After years of keeping the company afloat, the radio arm of MediaWorks is finally being rewarded for its efforts.
The highly successful radio business has had little investment as the broadcaster focused desperately on shoring up its underperforming television networks, Three and Four (Bravo).
Now, partly to protect its cash cow and partly to foster growth in one of the few profitable sectors of the media, MediaWorks is loosening the purse strings at radio.
Major refurbishments have taken place at stations in Southland, Taranaki and Tauranga, and a new facility will be opened soon in Whangarei.
MediaWorks recently scooped up Port FM in Timaru, one of the last independently owned stations, for $4 million.
More significantly, the company plans to centralise its Auckland radio operations, which have been scattered around various parts of Ponsonby in a flash new home in nearby St Mary’s Bay.
It’s expected to announce shortly that all its stations including powerhouse brands like The Edge, The Breeze and More FM will relocate to a renovated warehouse building equipped with the latest digital technology.
The trio, plus Mai FM which now has 250,000 listeners in Auckland, are the country’s top commercial stations and moved further ahead of competing NZME brands in the latest ratings survey.
MediaWorks has a 58 percent share of the 25-54 audience and is riding the wave of change from rock to easy listening and hip hop formats.
At the presentation of its financial results yesterday, chief executive Michael Anderson also signalled a new focus on its lame duck talk station, Radio Live.
Live has been around for 10 years but has been consistently hammered in the ratings by Newstalk ZB.
“Lots of things have been tried but they have tended to be short-term and opportunistic. When they haven’t worked they have been let go,” said Anderson.
Anderson, a long-time executive in Australian radio, has gone to his own contact book for help and hired two Australian consultants in what looks like a last ditch attempt to sort the station out.
“They are people I’ve worked with and we are now taking a long term view and our aim is to win the 25 to 54 year old part of the audience.”
Anderson has been steering MediaWorks into calmer financial waters and announced the company has pared back its losses from $14.6 million in 2016 to $5.7 million in 2017.
He told Newsroom if TV ratings and revenue continue to stay on their current track the company would break even this year, but he conceded it would be a tough task.
“In this environment I am scared to put a number on it. I don’t think I have ever seen a market as lumpy as the one we have at the moment.”
Three’s strategy of putting most of its resource into local reality shows for prime time and spending as little as it can in off-peak slots is working – to a degree.

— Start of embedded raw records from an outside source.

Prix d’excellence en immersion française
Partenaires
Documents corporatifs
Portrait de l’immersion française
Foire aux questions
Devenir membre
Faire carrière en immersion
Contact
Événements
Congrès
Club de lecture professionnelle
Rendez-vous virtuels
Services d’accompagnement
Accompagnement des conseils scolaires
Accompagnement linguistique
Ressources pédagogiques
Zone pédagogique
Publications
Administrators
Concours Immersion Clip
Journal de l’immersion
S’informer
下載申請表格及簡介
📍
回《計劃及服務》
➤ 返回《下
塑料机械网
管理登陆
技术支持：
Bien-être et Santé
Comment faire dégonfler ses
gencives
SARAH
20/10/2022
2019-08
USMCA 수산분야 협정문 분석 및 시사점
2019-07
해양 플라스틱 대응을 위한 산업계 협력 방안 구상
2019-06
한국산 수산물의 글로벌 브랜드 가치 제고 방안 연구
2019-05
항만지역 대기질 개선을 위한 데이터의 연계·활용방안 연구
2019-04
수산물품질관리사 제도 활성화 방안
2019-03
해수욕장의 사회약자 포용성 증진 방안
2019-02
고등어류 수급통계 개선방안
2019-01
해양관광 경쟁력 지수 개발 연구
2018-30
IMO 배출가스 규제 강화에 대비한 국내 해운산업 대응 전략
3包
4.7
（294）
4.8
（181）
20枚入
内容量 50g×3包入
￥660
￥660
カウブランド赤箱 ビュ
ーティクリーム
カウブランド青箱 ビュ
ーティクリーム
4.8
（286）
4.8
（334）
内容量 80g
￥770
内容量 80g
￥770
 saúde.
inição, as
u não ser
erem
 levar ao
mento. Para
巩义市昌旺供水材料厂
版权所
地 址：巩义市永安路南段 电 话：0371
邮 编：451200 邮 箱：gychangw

The Block, Married at First Sight and now Dancing with the Stars have delivered good numbers. What is not performing is the early evening schedule – Newshub at 6 and The Project.
Newshub at 6 is hampered by One’s powerful 5.30pm lead-in programme The Chase. There are now times when the British quiz show actually has a bigger audience than Newshub and makes One News virtually unassailable.
This week, MediaWorks rebooted its marketing campaign for news but it is hard to see it making any impact until it finds a better lead-in.
‘We’ve looked everywhere, there is just nothing much out there,” said Anderson.
The 7pm slot is an even tougher battle. TV2’s Shortland Street maintains a vice-like grip on its viewers and Seven Sharp benefits from the big audience flowing from One News. Apart from its fans, The Project is left trying to get the small number of viewers who are moving around the channels at 7pm.
“It is a difficult show to execute well, so the challenge is to do that as consistently as we can.”
It is hard to see what more Anderson and his team can do to lift Three’s peak time share further. Last year Three got a 20 percent share of 25 to 54. TV2 had a 20.5 percent share and One was still in front with a 22 percent share, although that has been trending down over the past three years.
According to Anderson, Mediaworks’ owner Oaktree, an American private equity company, isn’t prepared to stump up any more money.
Oaktree put an additional $14.5 million into the business in 2016 and another $8 million last year. It is also a significant debt holder.
One of the problems for MediaWorks is the structural distortions of the local TV market. TVNZ is state-owned and has been able to write down a lot of programming costs, and Prime loses money but is a valuable outlet for its owner Sky’s free-to-air sports rights. Add to that the explosion in streaming services like Netflix, and the chances of MediaWorks making any real money out of TV are slim at best.
The highly profitable radio arm remains the key attraction for any would-be buyer and keeping it in peak condition makes a lot of sense.